A statistical report is usually in lieu of ethical considerations, because the data is presented with full confidentiality and transparency. Unfortunately, it is possible for a discrepancy to appear in the collection of the data. Thankfully, however, the BLS provides several helpful documents and information on their website. Those documents detail how the surveys are sent out to the public, how the information is collected and catalogued, and what happens when the BLS receives the full data. The Census Bureau provides a full transparent policy, and they make everything completely available to the public.
Given that no names or personal information is included in the report, that ethical implication is negligible. Notwithstanding, there is still the ethical conundrum associated with the release of the data. To combat this, the BLS provides the exact numbers provided by the surveys before they were entered into any algorithm or processing system. This helps quell the idea that the numbers might be misinterpreted or fabricated in some way.
The BLS openly says that their reports are mainly targeting economists, active voters, business leaders, jobseekers, investors, students, and teachers. Because of that target audience, many data tables are used in the report to help organize the data and make it more accessible. The data can be confusing to understand at face value, so the tables added as addendum’s to the report allow for a clearer understanding of how the findings were made and analyzed. People working in the economic and investment fields will ultimately benefit from statistical tables.

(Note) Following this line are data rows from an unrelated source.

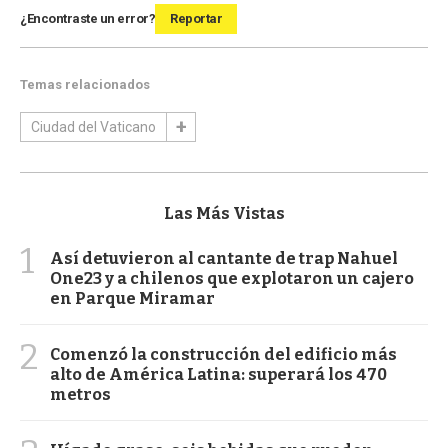
¿Encontraste un error?
Reportar
Temas relacionados
Ciudad del Vaticano
Las Más Vistas
1
Así detuvieron al cantante de trap Nahuel
One23 y a chilenos que explotaron un cajero
en Parque Miramar
2
Comenzó la construcción del edificio más
alto de América Latina: superará los 470
metros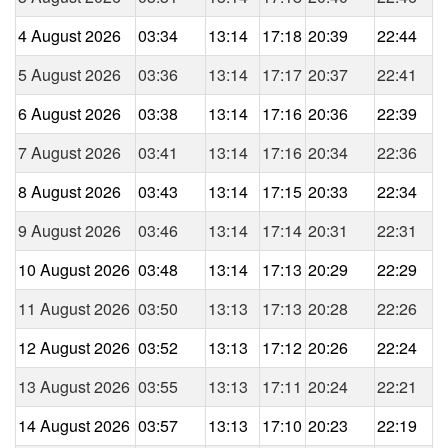
4 August 2026
03:34
13:14
17:18
20:39
22:44
5 August 2026
03:36
13:14
17:17
20:37
22:41
6 August 2026
03:38
13:14
17:16
20:36
22:39
7 August 2026
03:41
13:14
17:16
20:34
22:36
8 August 2026
03:43
13:14
17:15
20:33
22:34
9 August 2026
03:46
13:14
17:14
20:31
22:31
10 August 2026
03:48
13:14
17:13
20:29
22:29
11 August 2026
03:50
13:13
17:13
20:28
22:26
12 August 2026
03:52
13:13
17:12
20:26
22:24
13 August 2026
03:55
13:13
17:11
20:24
22:21
14 August 2026
03:57
13:13
17:10
20:23
22:19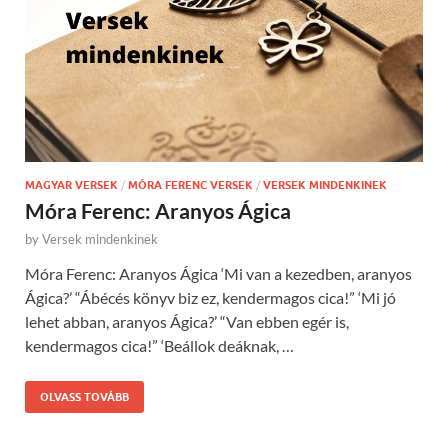
MAGYAR VERSEK
/
MÓRA FERENC VERSEK
/
VERSEK MINDENKINEK
Móra Ferenc: Aranyos Ágica
by
Versek mindenkinek
Móra Ferenc: Aranyos Ágica ‘Mi van a kezedben, aranyos
Ágica?’ “Ábécés könyv biz ez, kendermagos cica!” ‘Mi jó
lehet abban, aranyos Ágica?’ “Van ebben egér is,
kendermagos cica!” ‘Beállok deáknak, …
OLVASS TOVÁBB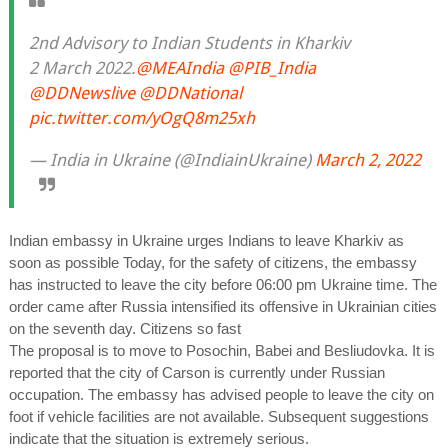
2nd Advisory to Indian Students in Kharkiv
2 March 2022.
@MEAIndia
@PIB_India
@DDNewslive
@DDNational
pic.twitter.com/yOgQ8m25xh
— India in Ukraine (@IndiainUkraine)
March 2, 2022
Indian embassy in Ukraine urges Indians to leave Kharkiv as
soon as possible Today, for the safety of citizens, the embassy
has instructed to leave the city before 06:00 pm Ukraine time. The
order came after Russia intensified its offensive in Ukrainian cities
on the seventh day. Citizens so fast
The proposal is to move to Posochin, Babei and Besliudovka. It is
reported that the city of Carson is currently under Russian
occupation. The embassy has advised people to leave the city on
foot if vehicle facilities are not available. Subsequent suggestions
indicate that the situation is extremely serious.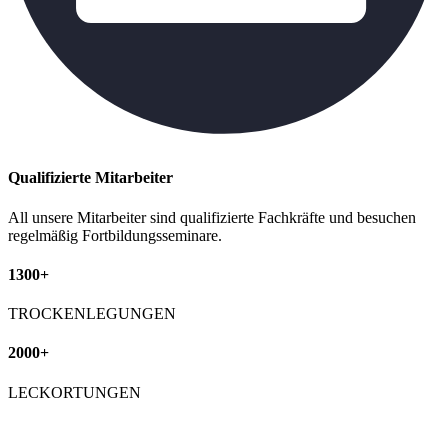
Qualifizierte Mitarbeiter
All unsere Mitarbeiter sind qualifizierte Fachkräfte und besuchen
regelmäßig Fortbildungsseminare.
1300+
TROCKENLEGUNGEN
2000+
LECKORTUNGEN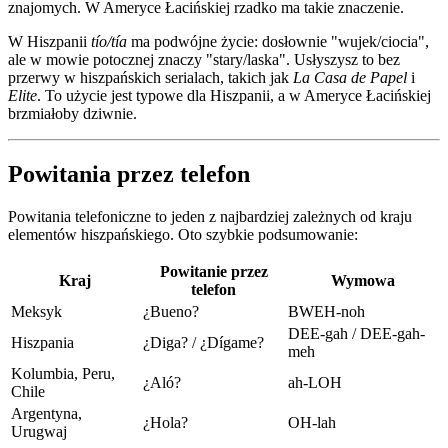
znajomych. W Ameryce Łacińskiej rzadko ma takie znaczenie.
W Hiszpanii
tío/tía
ma podwójne życie: dosłownie "wujek/ciocia",
ale w mowie potocznej znaczy "stary/laska". Usłyszysz to bez
przerwy w hiszpańskich serialach, takich jak
La Casa de Papel
i
Elite
. To użycie jest typowe dla Hiszpanii, a w Ameryce Łacińskiej
brzmiałoby dziwnie.
Powitania przez telefon
Powitania telefoniczne to jeden z najbardziej zależnych od kraju
elementów hiszpańskiego. Oto szybkie podsumowanie:
Powitanie przez
Kraj
Wymowa
telefon
Meksyk
¿Bueno?
BWEH-noh
DEE-gah / DEE-gah-
Hiszpania
¿Diga? / ¿Dígame?
meh
Kolumbia, Peru,
¿Aló?
ah-LOH
Chile
Argentyna,
¿Hola?
OH-lah
Urugwaj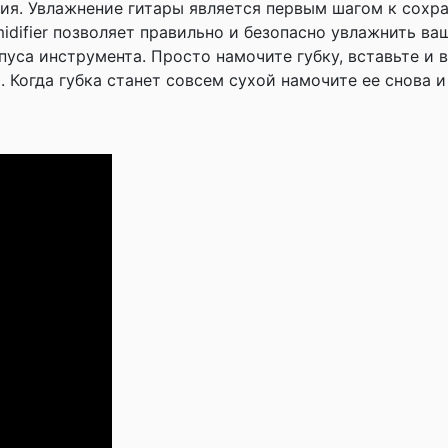
ния. Увлажнение гитары является первым шагом к сох
midifier позволяет правильно и безопасно увлажнить ва
уса инструмента. Просто намочите губку, вставьте и в
Когда губка станет совсем сухой намочите ее снова и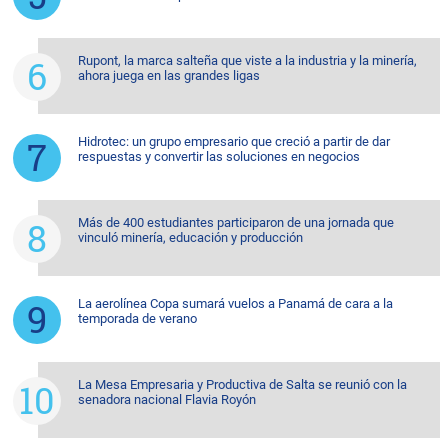
Rupont, la marca salteña que viste a la industria y la minería,
ahora juega en las grandes ligas
Hidrotec: un grupo empresario que creció a partir de dar
respuestas y convertir las soluciones en negocios
Más de 400 estudiantes participaron de una jornada que
vinculó minería, educación y producción
La aerolínea Copa sumará vuelos a Panamá de cara a la
temporada de verano
La Mesa Empresaria y Productiva de Salta se reunió con la
senadora nacional Flavia Royón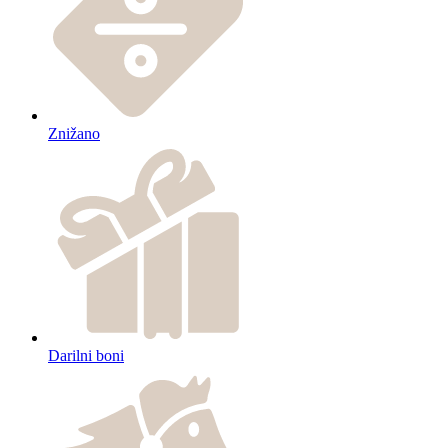
Znižano
Darilni boni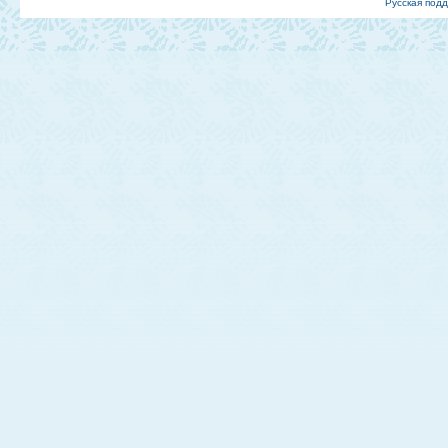
Русская под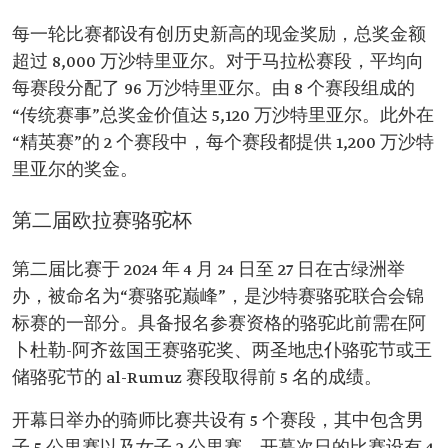
每一轮比赛都设有创历史新高的现金奖励，总奖金额
超过 8,000 万沙特里亚尔。对于马拉松赛段，平均向
每赛段分配了 96 万沙特里亚尔。由 8 个赛段组成的
“传统赛事”总奖金价值达 5,120 万沙特里亚尔。此外在
“精英赛”的 2 个赛段中，每个赛段都提供 1,200 万沙特
里亚尔的奖金。
第二届欧拉赛骆驼杯
第二届比赛于 2024 年 4 月 24 日至 27 日在古绿洲举
办，被命名为“赛骆驼巅峰”，是沙特赛骆驼联合会锦
标赛的一部分。具备报名参赛资格的骆驼此前需在阿
卜杜勒-阿齐兹国王赛骆驼奖、两圣地忠仆骆驼节或王
储骆驼节的 al-Rumuz 赛段取得前 5 名的成绩。
开幕日举办的骑师比赛共设有 5 个赛段，其中包含男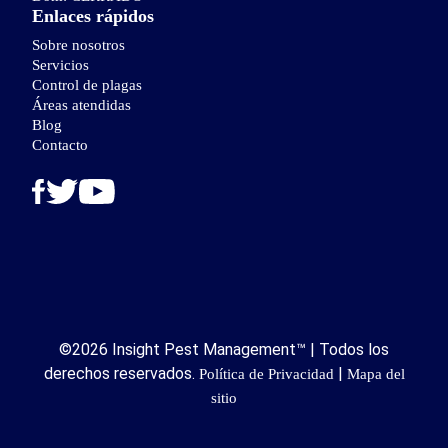
Enlaces rápidos
Sobre nosotros
Servicios
Control de plagas
Áreas atendidas
Blog
Contacto
©2026 Insight Pest Management™ | Todos los
derechos reservados.
|
Política de Privacidad
Mapa del
sitio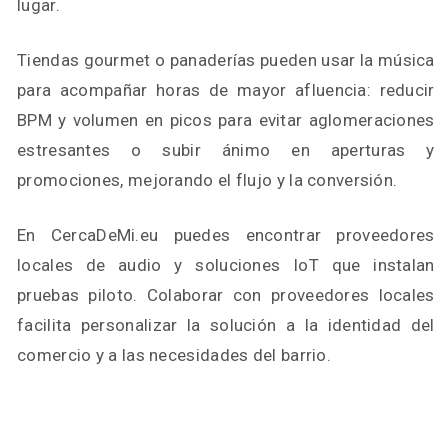
lugar.
Tiendas gourmet o panaderías pueden usar la música
para acompañar horas de mayor afluencia: reducir
BPM y volumen en picos para evitar aglomeraciones
estresantes o subir ánimo en aperturas y
promociones, mejorando el flujo y la conversión.
En CercaDeMi.eu puedes encontrar proveedores
locales de audio y soluciones IoT que instalan
pruebas piloto. Colaborar con proveedores locales
facilita personalizar la solución a la identidad del
comercio y a las necesidades del barrio.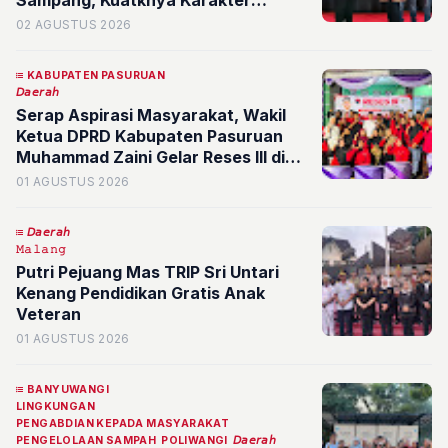
Sampang, Kuatknya Karakter
Madura Jaga Keutuhan Bangsa
02 AGUSTUS 2026
KABUPATEN PASURUAN
𝘋𝘢𝘦𝘳𝘢𝘩
Serap Aspirasi Masyarakat, Wakil
Ketua DPRD Kabupaten Pasuruan
Muhammad Zaini Gelar Reses III di
Desa Ngabar Kecamatan Kraton
01 AGUSTUS 2026
𝘋𝘢𝘦𝘳𝘢𝘩
𝙼𝚊𝚕𝚊𝚗𝚐
Putri Pejuang Mas TRIP Sri Untari
Kenang Pendidikan Gratis Anak
Veteran
01 AGUSTUS 2026
BANYUWANGI
LINGKUNGAN
PENGABDIAN KEPADA MASYARAKAT
PENGELOLAAN SAMPAH
POLIWANGI
𝘋𝘢𝘦𝘳𝘢𝘩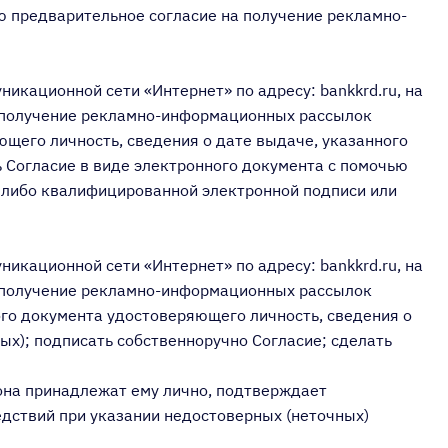
 даю предварительное согласие на получение рекламно-
никационной сети «Интернет» по адресу: bankkrd.ru, на
на получение рекламно-информационных рассылок
ющего личность, сведения о дате выдаче, указанного
ь Согласие в виде электронного документа с помочью
 либо квалифицированной электронной подписи или
никационной сети «Интернет» по адресу: bankkrd.ru, на
на получение рекламно-информационных рассылок
ного документа удостоверяющего личность, сведения о
ых); подписать собственноручно Согласие; сделать
фона принадлежат ему лично, подтверждает
едствий при указании недостоверных (неточных)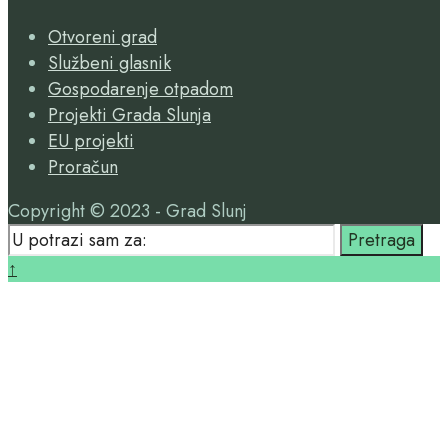
Search
Otvoreni grad
Window
Službeni glasnik
Gospodarenje otpadom
Projekti Grada Slunja
EU projekti
Proračun
Copyright © 2023 - Grad Slunj
Search
Pretraga
for:
Close
↑
Search
Window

Changes that could be made to the report are few. The ethical side of the report is sound in its principles and implementation. Data tables are used efficiently. The only change that makes the most sense is providing a more concrete understanding of the workers behind the report. Even though the report says that more than half of the workers are economists and statisticians, the audience is unaware of the exact expertise. Ultimately, this would help increase the credibility of the data to a much higher level. In the report, it already states that the BLS believes the findings to be 90% accurate, and this can be verified once we know the exact expertise of the workers behind that accuracy.
A report that contains statistical data will usually not suffer from the same implications of an opinionated report. In the case of the Bureau of Labor Statistics report on minimum wage in 2019, this holds a modicum of truth. The report is credible to a degree but could use more verification of worker expertise. Accuracy is approximated to be about 90% in findings, but the report does a good job of pinpointing why the numbers might be slightly errored. The only ethical implications are centered around the data collection process, but the BLS provides full documentation and clarity on the entire process, including the numbers that were gathered before being analyzed. Included visual aids are supplemental, reinforcing, and arguably essential to the report. This annual report fulfills every necessary principle required to make a report to the public as best as possible in terms of accuracy, credibility, and ethics.